Un solo risultato di questa politica è certo: il trasferimento di molti miliardi pubblici nel fatturato di multinazionali estere potentissime (spesso accusate di elusione fiscale, lobbying, collaborazione coi servizi segreti, abusi sociopolitici). E, considerando che gran parte dei miliardi investiti sono frutto di prestiti al nostro Paese, da restituire con gli interessi, dove sta l’affare?
Bisogna poi anche considerare che le attrezzature tecnologiche acquistate vanno incontro a veloce obsolescenza (programmata o meno che sia): pertanto gli investimenti dovranno crescere sempre più a dismisura. Un business assai conveniente per le multinazionali di cui sopra, ma con quali effetti per le finanze pubbliche italiane?
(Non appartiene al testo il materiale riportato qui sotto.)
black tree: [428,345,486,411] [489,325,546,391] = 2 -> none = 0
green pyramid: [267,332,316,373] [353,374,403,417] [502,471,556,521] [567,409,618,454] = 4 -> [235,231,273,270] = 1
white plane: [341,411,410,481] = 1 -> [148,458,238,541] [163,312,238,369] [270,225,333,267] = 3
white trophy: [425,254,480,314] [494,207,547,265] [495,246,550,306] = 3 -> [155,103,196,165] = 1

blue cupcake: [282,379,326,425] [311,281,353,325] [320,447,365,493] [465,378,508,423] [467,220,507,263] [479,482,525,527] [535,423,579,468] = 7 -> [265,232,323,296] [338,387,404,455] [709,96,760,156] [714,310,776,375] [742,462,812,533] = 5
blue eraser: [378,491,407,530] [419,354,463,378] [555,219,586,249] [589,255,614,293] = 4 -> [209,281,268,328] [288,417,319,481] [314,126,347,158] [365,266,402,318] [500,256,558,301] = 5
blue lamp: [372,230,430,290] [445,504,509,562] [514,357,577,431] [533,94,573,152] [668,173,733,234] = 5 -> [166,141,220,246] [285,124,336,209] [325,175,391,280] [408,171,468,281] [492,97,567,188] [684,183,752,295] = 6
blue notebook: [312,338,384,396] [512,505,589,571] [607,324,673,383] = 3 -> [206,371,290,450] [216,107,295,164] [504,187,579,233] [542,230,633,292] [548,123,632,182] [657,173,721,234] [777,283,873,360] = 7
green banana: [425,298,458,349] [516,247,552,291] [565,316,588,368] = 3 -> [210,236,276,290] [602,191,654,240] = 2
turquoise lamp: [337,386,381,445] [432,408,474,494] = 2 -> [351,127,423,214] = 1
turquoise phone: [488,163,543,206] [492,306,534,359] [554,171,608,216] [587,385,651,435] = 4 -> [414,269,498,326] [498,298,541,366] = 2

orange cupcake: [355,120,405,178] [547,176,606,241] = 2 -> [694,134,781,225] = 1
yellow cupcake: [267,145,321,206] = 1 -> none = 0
Se le classi sono formate da 30 alunni, l’insegnante medio — cui nel contempo vengono solitamente assegnate più classi, perché molte materie, dopo i tagli Gelmini/Berlusconi del 2008, sono insegnate per un numero minore di ore settimanali — non è messo nelle condizioni di seguire individualmente ciascun alunno: condicio sine qua non per aiutare e favorire l’interesse, la crescita, la maturazione del discente. Maturazione, crescita e interesse che possono essere favorite, invece, in una classe di 15-20 alunni, anche nella più totale assenza di ausili digitali. Il digitale è utile, ma non indispensabile come altre condizioni di base.
Altro problema: i futuri insegnanti cominciano a scarseggiare. Scrive il nostro Direttore nell’aprile 2022: «In Italia vi sono dei territori con le scuole corto di supplenti: anche le MAD sono esaurite e i dirigenti scolastici sono costretti ad attingere agli iscritti all’Università o a liberi professionisti che con il Covid-19 hanno subìto una flessione di lavoro, ma non hanno alcuna cognizione di come si insegni a dei giovani». Gente impreparata, che nulla sa di Scuola né di didattica, né di inclusione né di disabilità, né di contratto né di legislazione scolastica. Molti dei quali — per loro stessa ammissione — si buttano sull’insegnamento perché ancora convinti di una leggenda metropolitana tipica del folklore italiota: quella secondo la quale gli insegnanti lavorano poco e guadagnano bene.
Chi invece ha capito le condizioni concrete in cui un insegnante è chiamato ad operare (e a soffrire quotidianamente) per stipendi ridicoli, fa di tutto per occuparsi d’altro. Fra poco la classe docente sarà composta unicamente da persone che non trovano altro da fare nella vita? Siamo proprio sicuri che a quel punto basteranno le lavagne interattive per salvare la Scuola — e il Paese — dallo sfascio?